Cloud computing is one tech vertical that continues to grow at an enviable pace, making companies such as Snowflake (NYSE: SNOW) top bets right now. Snowflake provides enterprises with a cloud-based data platform to enable them to consolidate data and drive meaningful business insights as well as build data-driven applications. The company’s rising revenue and improvements in profit margins are two reasons why Snowflake is a tech stock I’m buying right now.
A look at Snowflake’s financials
Snowflake is a company that went public in September 2020 and is currently valued at roughly $101 billion. It touched $429 per share last December and is currently trading 15% lower than its all-time highs, allowing investors a chance to buy the dip. While the S&P 500 Index is up over 20% year-to-date (YTD), Snowflake stock has gained 18.5% in 2021.
Snowflake has increased revenue from $96.6 million in fiscal 2019 to $592 million in fiscal 2021 (ending in January). In the fiscal second quarter of 2022, Snowflake’s revenue more than doubled year-over-year (YoY) to $272.2 million, compared to analysts’ estimates of $256.5 million.
However, its adjusted loss per share was significantly higher at $0.64 compared to consensus estimates of $0.15. A key financial metric for Snowflake is the company’s net retention rate of 169% which suggests existing customers increased spending by 69% year over year on its platform.
What I like about Snowflake?
Snowflake is well-positioned to take advantage of the increasing amounts of data that is generated each year. Further, enterprise data can be located in-house or on public cloud platforms such as Amazon Web Services, Microsoft Azure, and Google Cloud. But these data sets can be easily accessed by Snowflake’s infrastructure agnostic platform.
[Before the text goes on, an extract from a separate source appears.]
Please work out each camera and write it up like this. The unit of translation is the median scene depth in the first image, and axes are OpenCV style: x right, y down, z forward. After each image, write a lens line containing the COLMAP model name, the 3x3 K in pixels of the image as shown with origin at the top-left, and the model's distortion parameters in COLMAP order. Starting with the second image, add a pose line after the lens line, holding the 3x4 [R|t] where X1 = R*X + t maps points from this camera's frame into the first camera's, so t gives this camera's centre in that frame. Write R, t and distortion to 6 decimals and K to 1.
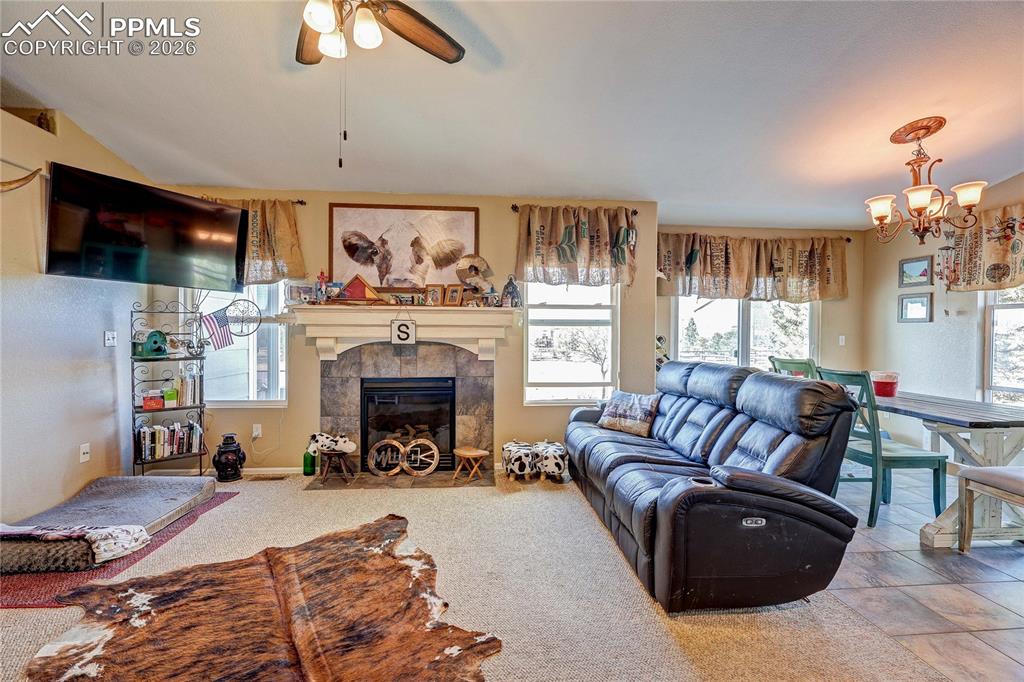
lens RADIAL K [[477.2, 0, 496.5], [0, 477.2, 334.7], [0, 0, 1]] dist [-0.000746, -0.000280]
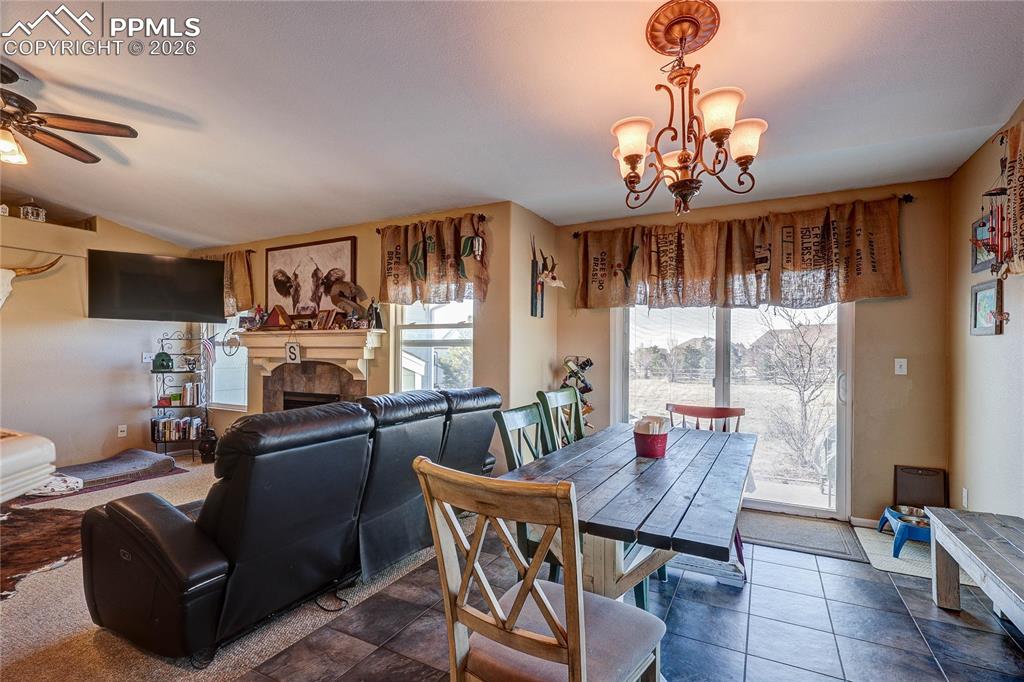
lens RADIAL K [[477.2, 0, 504.9], [0, 477.2, 347.1], [0, 0, 1]] dist [-0.000746, -0.000280]
pose [[0.841367, -0.006028, -0.540431, 0.821387], [-0.000711, 0.999925, -0.012259, -0.006024], [0.540464, 0.010698, 0.841299, 0.290605]]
This flexibility will help Snowflake expand its customer base going forward and this is evident in the company’s revenue forecast as it expects annual product sales to touch $5.6 billion in fiscal 2026. It also expects product sales to touch $10 billion by 2029, which suggests an annual growth rate of 42.4% in the next eight years.
Risks to Snowflake’s share price
Snowflake might lose significant momentum if markets turn bearish, given its sky-high valuation. Wall Street expects revenue to touch $1.15 billion in fiscal 2022, which suggests its trading at a forward price to sales multiple of 88.4x making it one of the most expensive stocks on the market.
Generally, growth stocks grossly underperform the broader markets in a sell-off as investors look to invest in companies with reasonable multiples and expanding profit margins. Further, Snowflake remains unprofitable which will exacerbate the pullback in a stock market correction.
Snowflake’s growth potential
Snowflake is part of the highly lucrative cloud computing space and should benefit from multiple tailwinds going forward. The company’s robust retention rates suggest higher customer engagement, lowering user acquisition costs in the process. Every correction in SNOW stock can be viewed as a buying opportunity for long-term investors.